My workshop today was also incredible, surpassing any expectations I could have had for the class. Gregory Pardlo is so smart that I really am awed by just how much I learnt in that first introductory class. It truly has me rethinking many of the ideas I've held about poetry, or at least considering them in a different light. The central issue in the class is that of voice. In part, that is about defining the concept, but we were taken to an even deeper level beneath this, in order to ask a series of more and more provocative questions that got towards some very intrinsic ideas. In some ways, it reminded me a lesson I once had on Buddhism, but in a way that makes that initial discussion feel fairly random and minor.
For one thing, we began to examine what a poem is on the most basic level. What is it that a poem is made up of. Through this question, we examined our own internal prejudices about the nature of poetry and what it means for a thing to be a poem at all. I am still getting a hold on much of it, but I can say that I have certain ideas that feel fairly connected for me, from what I experienced.
To begin with, in terms of understanding the concept of voice. Now, this is something that is often difficult to put into a box, obviously, because it doesn't really exist inside any particular element of the work in a way that can be pointed at. But what was really interesting to consider, which was brought up tonight, was the idea that we are largely incapable of ever sensing our own voice, and that our sense of taste is ruled by our own voice. Essentially, voice exists at the level of our own understanding of language. In essence, voice is how we utilize language, and includes all the language we have possible access to in some way, so anything that I write must be an expression of it, as it comes through my understanding of language.
Pushing this to another level, though, the question then turned around, largely, to one of examining our own perspective. In essence, the desire of a reader in encountering a poem is for that piece of work to provide an experience and a set of meanings that they can understand, interpret, and appreciate, and the way to do that is for the work to meet this reader wherever they happen to be right now.

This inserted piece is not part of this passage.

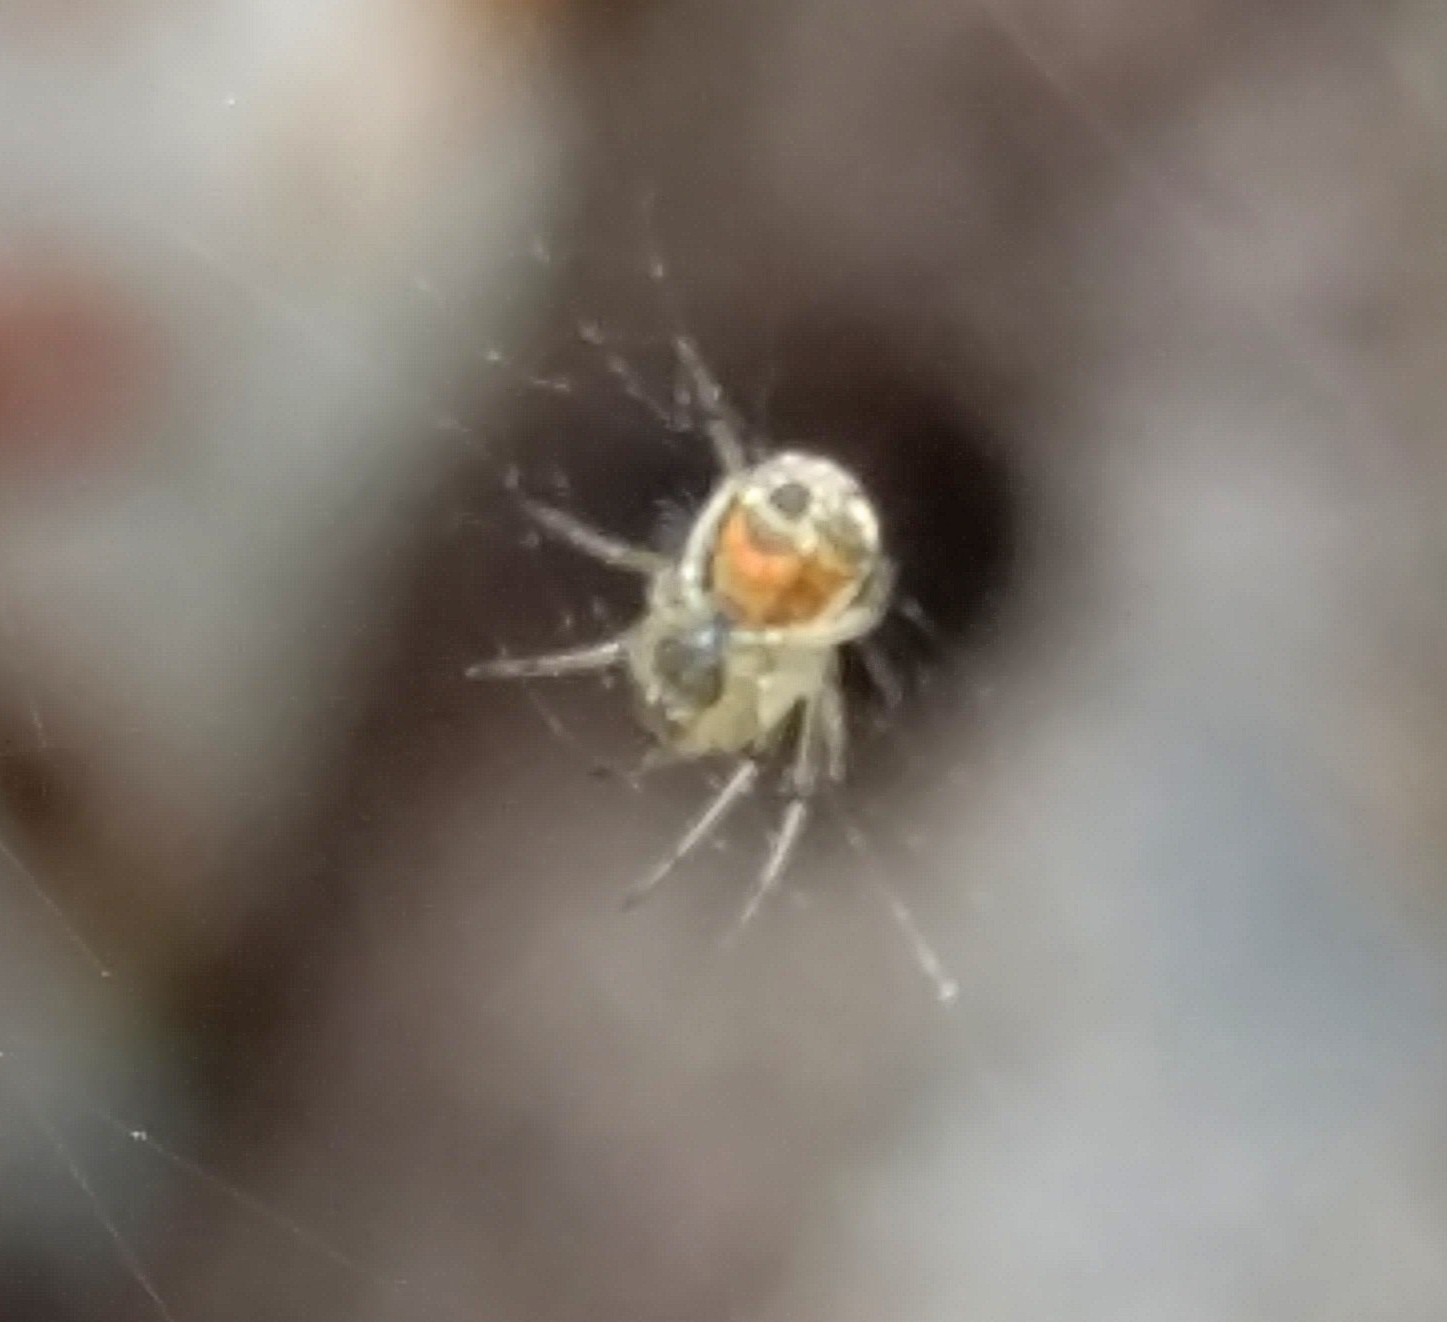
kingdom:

As Pardlo put it, essentially, as readers we want the writer to put the meaning of the poem into a format that is compatible with our own personal preferences. In critiquing work, we often can fall pray to wanting the work to be what we ourselves like and find meaningful, which is not useful, all the time. First, in a workshop, we are often applying ideas that are not relevant for the poet. They exist in a world of language that is not the same as my own, and thus my reading of that work is always going to be something different than what is intended by the writer. In essence, we like work that is what we like, and that is not a particularly useful rubric.
At this point, I am not certain where any of that leads, really, but a large part of it is about challenging our preconceptions about poetry, and our own poetry in particular. I am really excited to see how class goes tomorrow.